La chiesa africana ha il grande potenziale di un laicato disposto a giocarsi sul Vangelo. È un laicato maturo, che non pretende di avere dei pastori perfetti, è capace di accettarne le debolezze e di perdonarli, ma avrebbe bisogno di pastori che camminano insieme al gregge. La chiesa africana, come la chiesa tutta, deve urgentemente ristabilire la propria credibilità pastorale. La coerenza fra parole e fatti è importante, e può essere garantita meglio se ci fosse un coinvolgimento dei laici ai pronunciamenti ufficiali. Non è solo il problema della pedofilia che la inficia, ma più alla radice la mancata partecipazione dei laici alla vita della chiesa.

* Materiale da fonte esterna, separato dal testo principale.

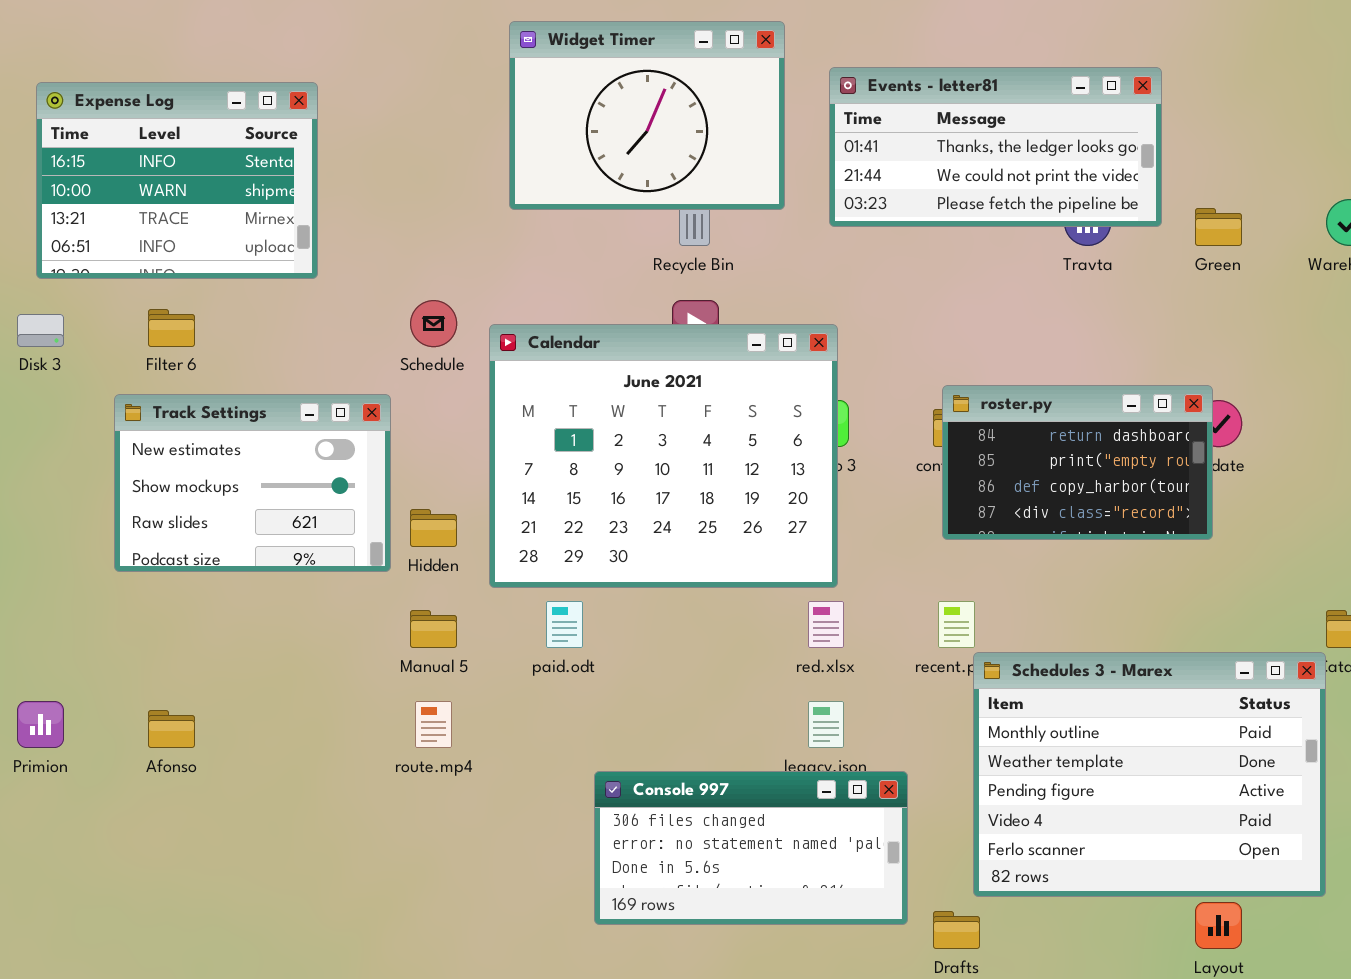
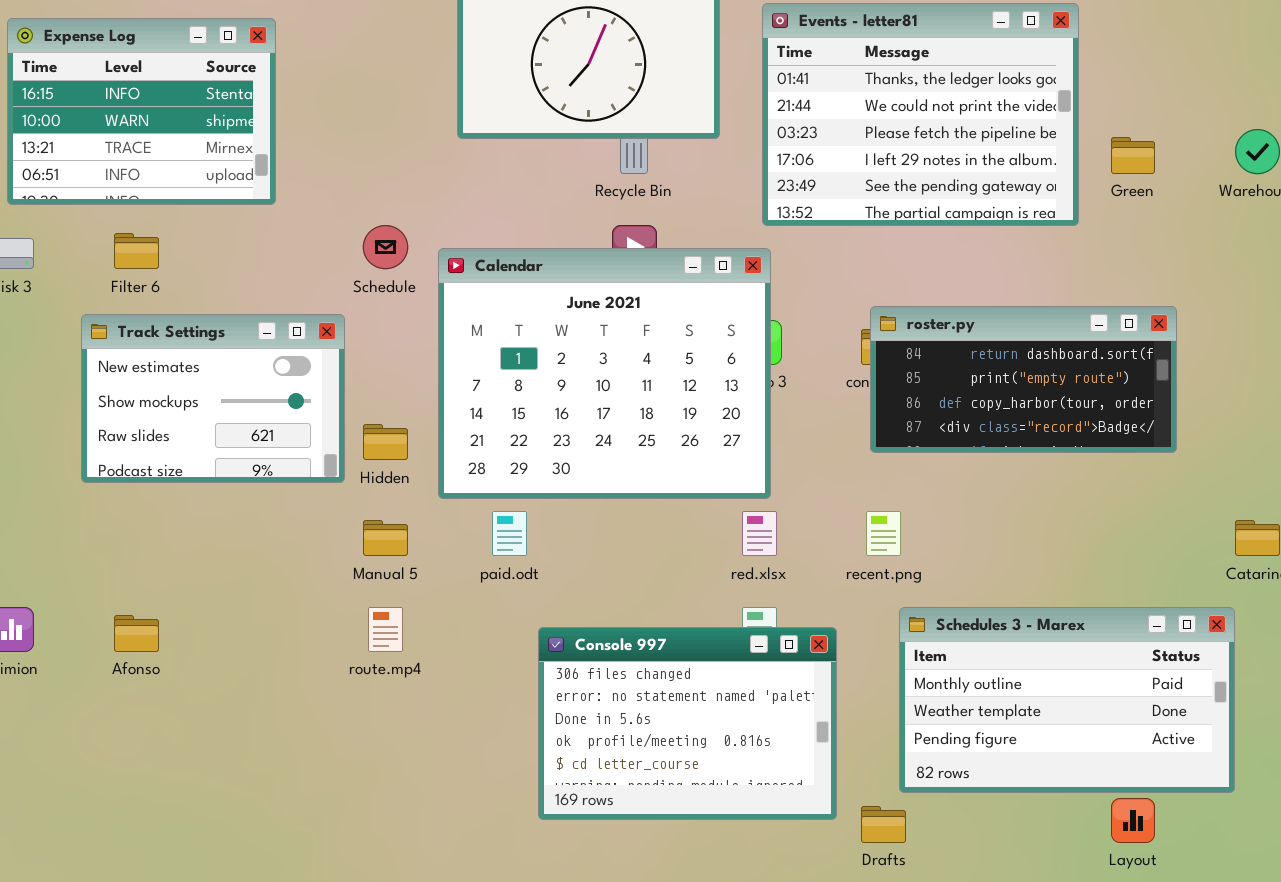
Events - letter81: [829,67,1162,227] -> [762,3,1079,226], resized
roster.py: [942,385,1213,540] -> [870,306,1177,453], resized
Schedules 3 - Marex: [973,652,1326,897] -> [899,607,1235,793], resized
Console 997: [594,771,908,925] -> [538,627,837,820], resized

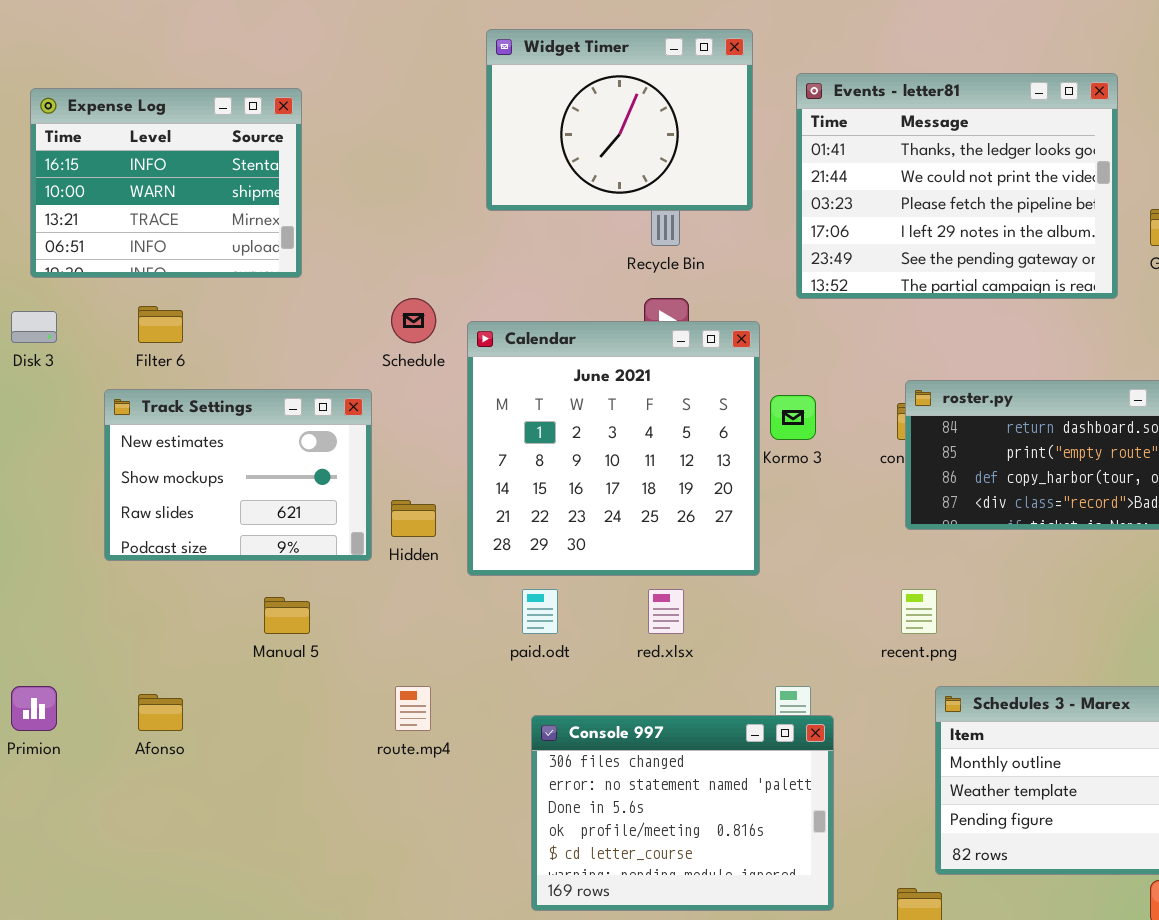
Calendar: [438,248,771,499] -> [467,321,760,576], resized
red.xlsx: [742,511,777,556] -> [648,589,684,634], moved
Manual 5: [363,520,408,556] -> [264,597,310,634], moved
Console 997: [538,627,837,820] -> [531,715,834,911], moved

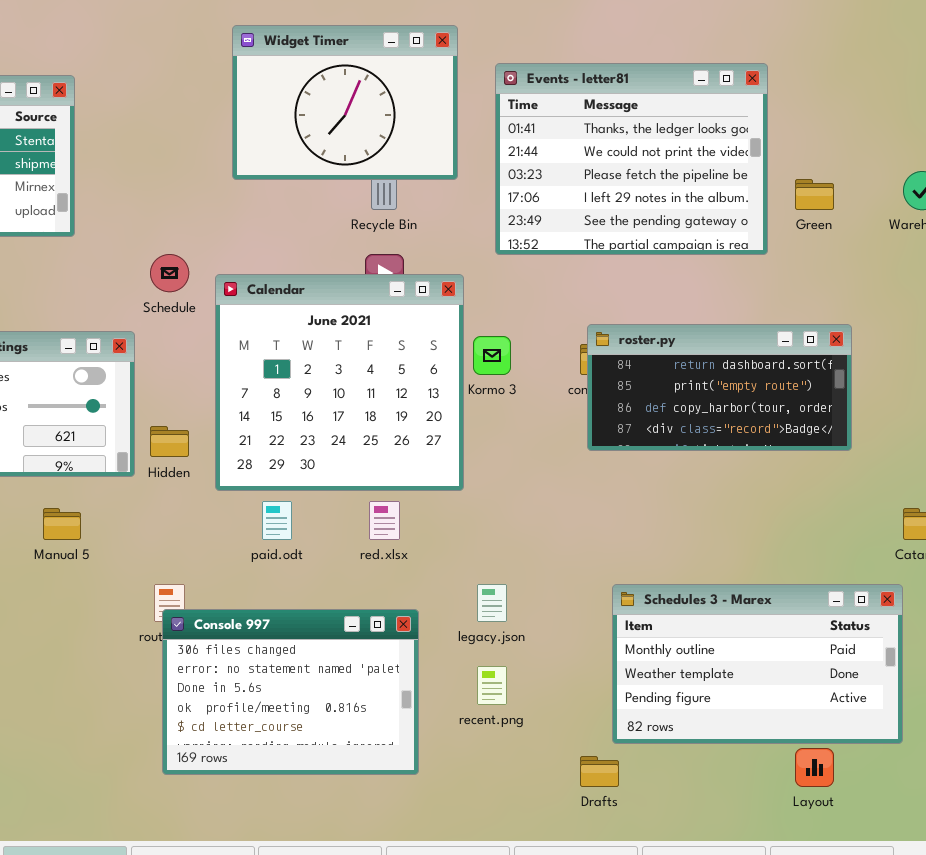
recent.png: [901,589,937,634] -> [477,666,507,705], moved
Console 997: [531,715,834,911] -> [162,609,419,775], moved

Il decreto Christus Dominus sull’Ufficio pastorale dei vescovi del Vaticano II, quasi cinquant’anni fa ormai, proponeva di istituire consigli pastorali parrocchiali e diocesani. Nell’Africa di oggi, dove questi consigli esistono, sono quasi sempre solo una formalità, un’altra occasione per vescovi e parroci di catechizzare i laici, dando per scontato che vengano approvate decisioni che sono state già prese a livelli “più alti”. Recentemente un anziano vice-presidente di un consiglio diocesano, rispettato e autorevole giudice in pensione, mi diceva: «Non possiamo neanche permetterci di dare un parere al nostro vescovo, il quale viene al consiglio diocesano con le decisioni scritte su un foglietto. Il segretario ascolta, le digita su un computer – siamo moderni! – le stampa e noi le firmiamo. Fine del consiglio». Troppi chierici hanno semplicemente deciso che i laici non sono e non diventeranno mai adulti maturi. Non sono affidabili. Non possono gestire le finanze della parrocchia. Tanto meno possono dare un parere su una questione etica…
Non si tratta quindi solo di fare dichiarazioni più coraggiose, e magari anche in un linguaggio più comprensibile. Bisogna promuovere la partecipazione di tutti i membri del popolo di Dio, se non vogliamo che i leader si ritrovino a scrivere documenti che saranno i soli a leggere.